Autrement dit leur exclusion du marché du travail et de la vie publique (dont il est de plus en plus question pour les femmes voilées) ne risque-t-elle pas de les
renvoyer à un certain communautarisme qui compromettrait l’exercice de leur citoyenneté alors qu’il semble être déterminant dans leur projet migratoire ? Ces questions soulèvent la
pertinence de mener des analyses en termes d’intersection genre et racisme lorsqu’il s’agit de participer au débat actuel sur l’enjeu de l’intégration des immigrants dont celui des femmes
d’origine maghrébine à la société québécoise.
.
Lilyane-Zina Rachedi, Professeure, École de travail social, UQAM.

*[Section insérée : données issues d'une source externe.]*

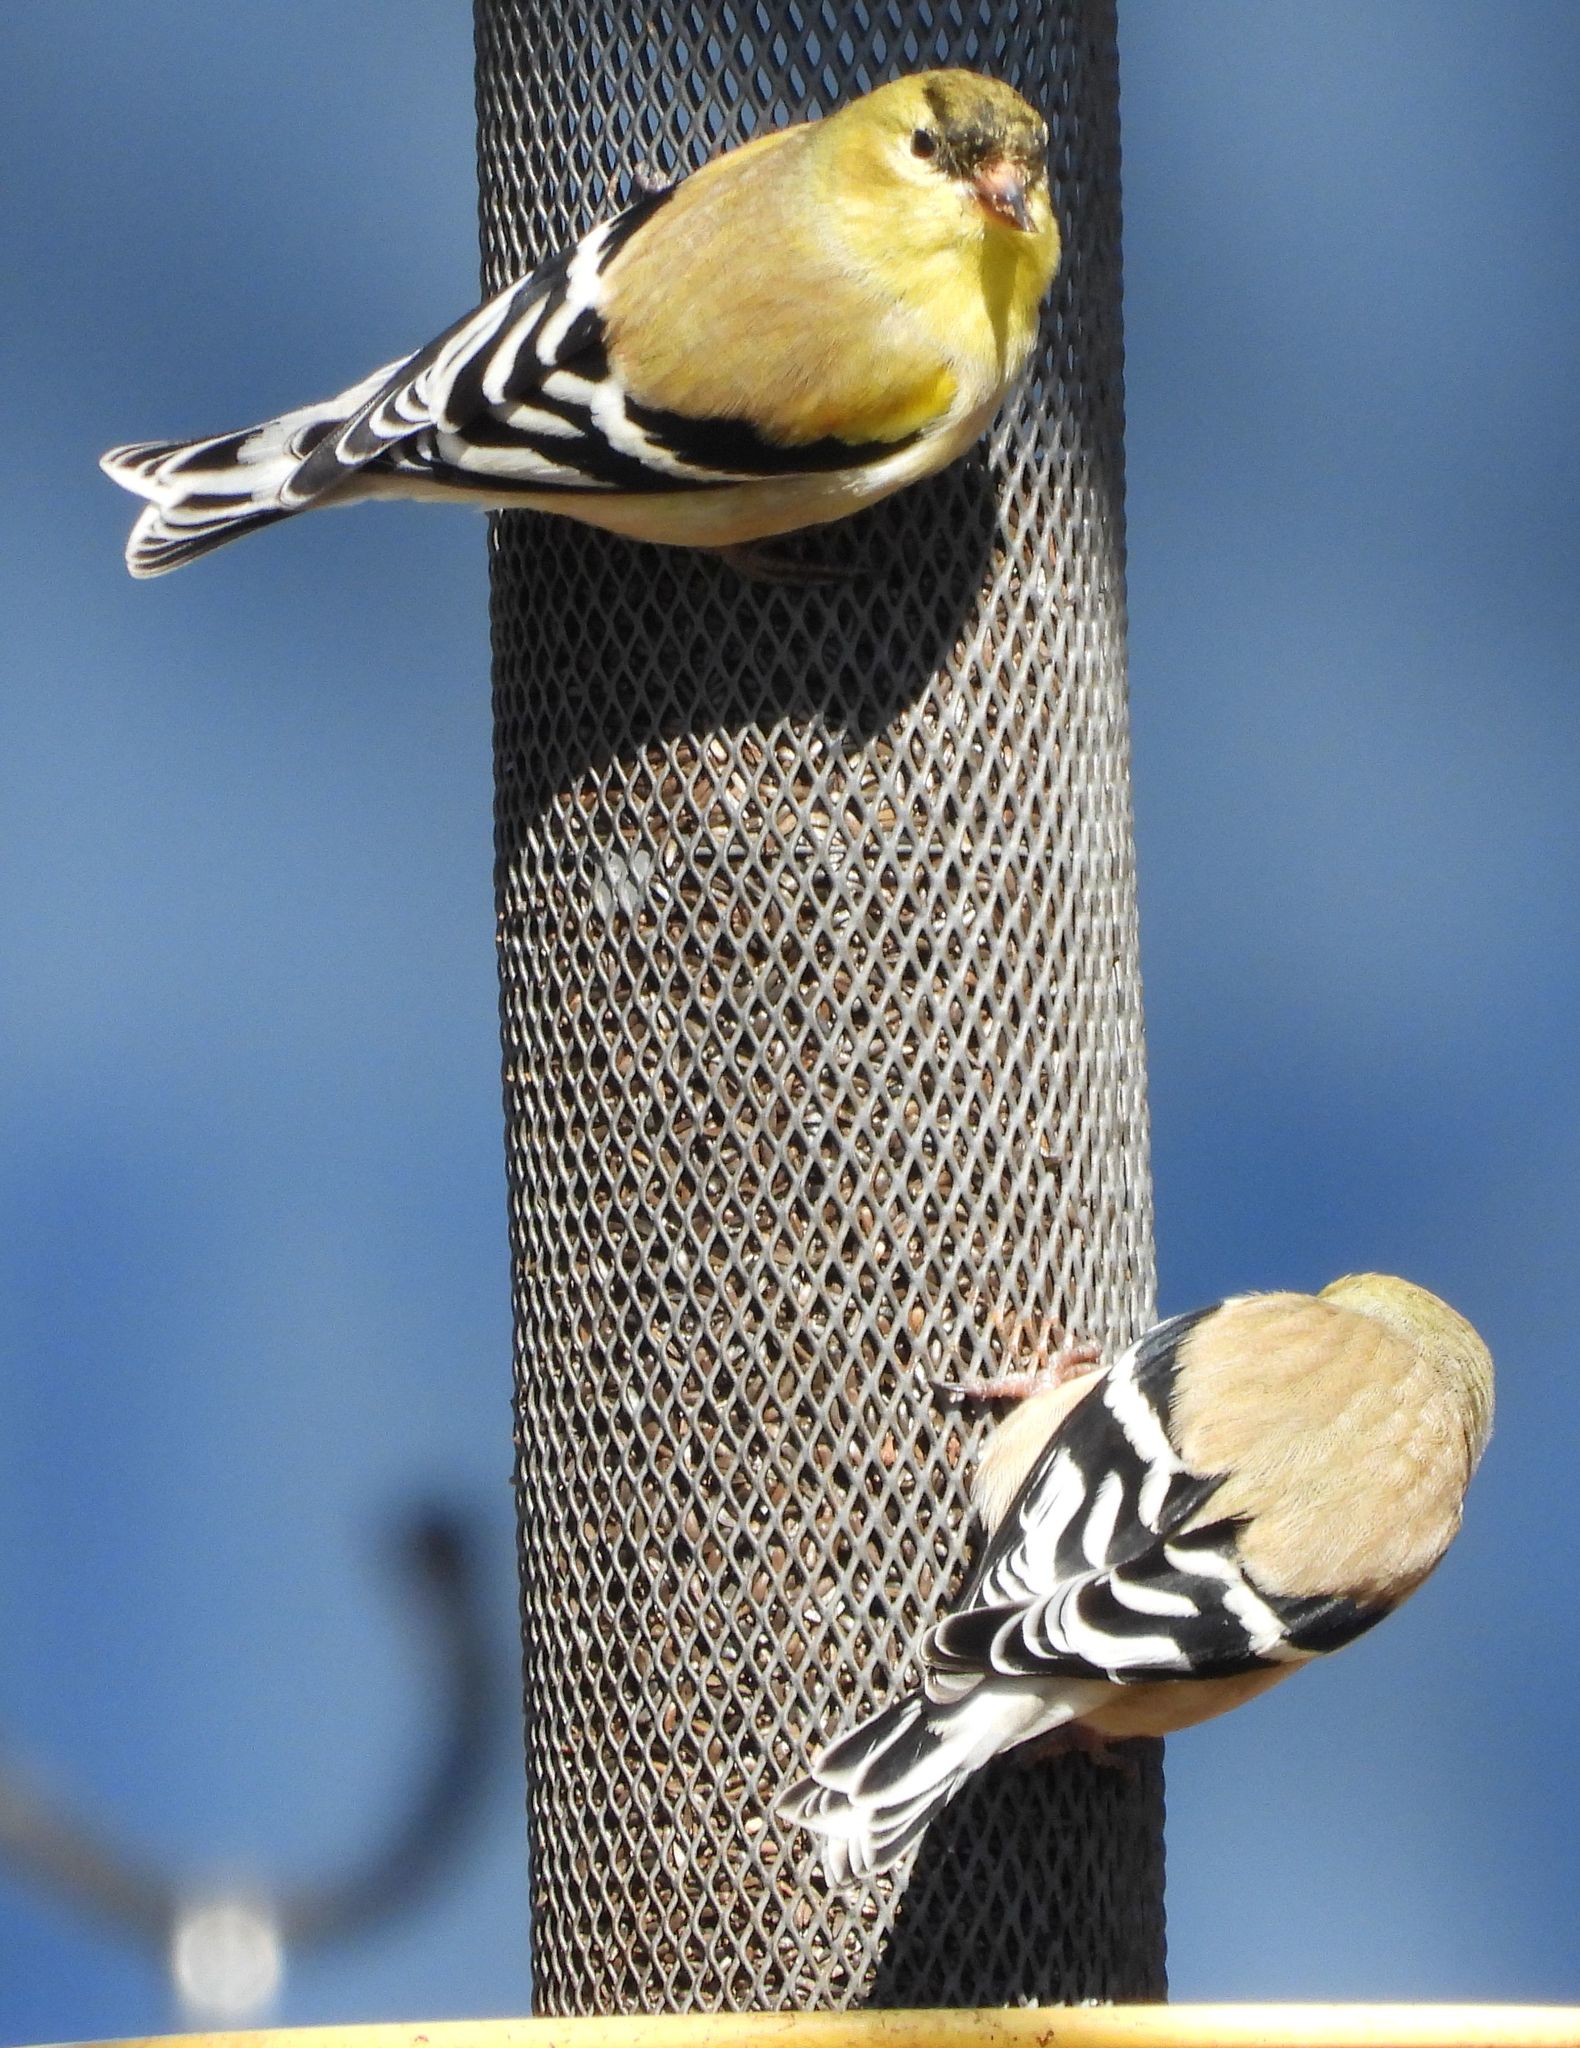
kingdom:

Envers et contre toutes les assignations : écrivains maghrébins et identités
On sait que les contextes sociopolitiques et les contingences historiques demeurent des déterminants significatifs dans la place accordée aux étrangers dans une
société d’accueil (place économique, sociale, politique, etc.). Dans l’univers symbolique de la littérature, pour les immigrants qui sont aussi des écrivains, on constate un aspect
intéressant : Minorités littéraires et « ethniques » le parcours des auteurs maghrébins au Québec amènent un autre regard sur la construction identitaire des immigrants. Parce
qu’ils occupent une tribune publique, les assignations identitaires dont ils sont l’objet, sont visibles et traduisent une certaine forme de marginalisation de cette littérature issue de
l’immigration. Dans cette communication, nous montrerons comment à travers des récits de trajectoire migratoire et d’écriture d’auteurs maghrébins, des identités se déploient pour réagir
face à toutes les formes de catégorisation à leur égard.